Singin’ in the Rain

By | September 6, 2004

Recent weeks seem to have brought insurers some silver lining amid dark clouds. Hurricane Charley, originally a Category 2 hurricane, was bumped up to Category 4 right as it hit land. And yet, after all the damage, the Insurance Services Office estimates insurers will only pick up about $6.8 billion of the tab. That may hurt some insurers’ quarterly profits, but it’s not going to send the property market reeling.

Meanwhile, just as the industry approaches the three-year anniversary of its greatest catastrophe (see “Three Years Later,” page N6), some believe it has found a bright spot in the draft of a Congressional bill called the State Modernization and Regulatory Transparency, or SMART, Act. Don’t you just love those clever acronyms? I wonder if that works when it comes time to vote. After all, the Congressman must think to himself, it would be dumb to vote against something called the SMART Act!

As detailed on page 8, the bill does exclude two concepts that many property/casualty insurer and agents groups feared: a federal insurance “czar” or an optional federal charter. The bill would ban prior approval of rates and would force the states to achieve greater uniformity. That includes producer licensing, where states would be required to have uniform standards as well as true reciprocity. This is all in the beginning stages, and many interest groups—including the Independent Insurance Agents and Brokers of America—have obviously decided to try to influence the direction of Congressional legislation rather than stand athwart history yelling, “Stop!”

This pragmatic approach may have left some rank-and-file agents behind, however. Mike Clark of the Hillsdale Agency in Hillsdale, Mich., wrote to me regarding an earlier Editor’s Note (“The Vision Thing,” June 21): “Your apparent support of federal regulation is disturbing as is IIABA’s support of it, regardless of how they phrase it.
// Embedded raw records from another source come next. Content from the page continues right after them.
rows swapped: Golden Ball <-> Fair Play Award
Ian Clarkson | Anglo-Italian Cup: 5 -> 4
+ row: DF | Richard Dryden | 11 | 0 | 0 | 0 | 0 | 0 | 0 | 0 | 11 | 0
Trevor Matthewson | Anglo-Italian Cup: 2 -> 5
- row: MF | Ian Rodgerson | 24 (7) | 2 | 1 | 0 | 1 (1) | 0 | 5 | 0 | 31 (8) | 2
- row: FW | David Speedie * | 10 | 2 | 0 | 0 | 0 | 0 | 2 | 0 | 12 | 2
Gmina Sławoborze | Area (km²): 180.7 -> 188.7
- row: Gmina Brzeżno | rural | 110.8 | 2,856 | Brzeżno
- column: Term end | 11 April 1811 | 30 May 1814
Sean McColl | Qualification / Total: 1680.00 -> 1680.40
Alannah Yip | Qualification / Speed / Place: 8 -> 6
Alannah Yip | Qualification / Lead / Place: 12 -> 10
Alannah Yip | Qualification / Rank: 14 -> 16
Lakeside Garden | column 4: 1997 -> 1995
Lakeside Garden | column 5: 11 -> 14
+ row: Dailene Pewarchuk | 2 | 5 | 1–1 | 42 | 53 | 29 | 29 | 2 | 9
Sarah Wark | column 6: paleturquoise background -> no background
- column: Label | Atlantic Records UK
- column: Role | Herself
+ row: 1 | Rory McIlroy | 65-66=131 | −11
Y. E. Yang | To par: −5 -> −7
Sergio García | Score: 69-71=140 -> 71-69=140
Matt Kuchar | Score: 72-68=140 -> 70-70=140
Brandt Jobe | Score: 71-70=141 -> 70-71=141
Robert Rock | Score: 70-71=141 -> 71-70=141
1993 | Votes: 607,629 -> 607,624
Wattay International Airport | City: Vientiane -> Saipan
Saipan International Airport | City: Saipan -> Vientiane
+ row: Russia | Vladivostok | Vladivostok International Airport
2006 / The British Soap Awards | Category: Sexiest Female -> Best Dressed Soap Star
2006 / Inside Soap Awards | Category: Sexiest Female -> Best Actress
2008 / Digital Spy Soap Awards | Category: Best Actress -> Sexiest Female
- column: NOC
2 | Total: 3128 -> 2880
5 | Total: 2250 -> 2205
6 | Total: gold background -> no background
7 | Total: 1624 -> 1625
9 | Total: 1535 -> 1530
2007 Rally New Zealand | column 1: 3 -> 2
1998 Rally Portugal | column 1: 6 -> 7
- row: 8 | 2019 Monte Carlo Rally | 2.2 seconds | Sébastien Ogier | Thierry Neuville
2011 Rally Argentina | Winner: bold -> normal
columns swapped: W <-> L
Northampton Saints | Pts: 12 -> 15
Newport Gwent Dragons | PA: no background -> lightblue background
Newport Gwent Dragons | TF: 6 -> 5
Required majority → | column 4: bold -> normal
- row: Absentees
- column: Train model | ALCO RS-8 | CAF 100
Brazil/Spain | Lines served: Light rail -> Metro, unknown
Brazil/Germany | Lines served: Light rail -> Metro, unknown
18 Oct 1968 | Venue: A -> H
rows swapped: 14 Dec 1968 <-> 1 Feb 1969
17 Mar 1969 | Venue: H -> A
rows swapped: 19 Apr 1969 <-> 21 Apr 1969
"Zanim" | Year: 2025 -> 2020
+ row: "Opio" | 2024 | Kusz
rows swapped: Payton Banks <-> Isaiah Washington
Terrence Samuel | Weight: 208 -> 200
Federal regulation, as the companies and large brokers and agents want it structured, really means NO regulation, which will work entirely to their advantage with no benefit to the consumer and ordinary agent. It would tend, much like [Gramm-Leach-Bliley] did, to concentrate power and profit in the hands of a few large entities, which is the real intent of the push for so called ‘federal regulation’—no effective regulation.”

As I pointed out to Mr. Clark, my support for federal regulation could only be “apparent,” as opposed to explicit, as I honestly don’t hold a firm position on the matter. Still, Mr. Clark echoes a point of view I think many agents share, which is that state regulators play a healthy, substantial role in protecting agents and, in the end, consumers. Depending on the substance of federal action, that equation may change. Do you think more regulation of insurance companies is better for consumers? Does it matter whether the federal government or the states is doing the regulating?

I look forward to your feedback, and thanks for reading!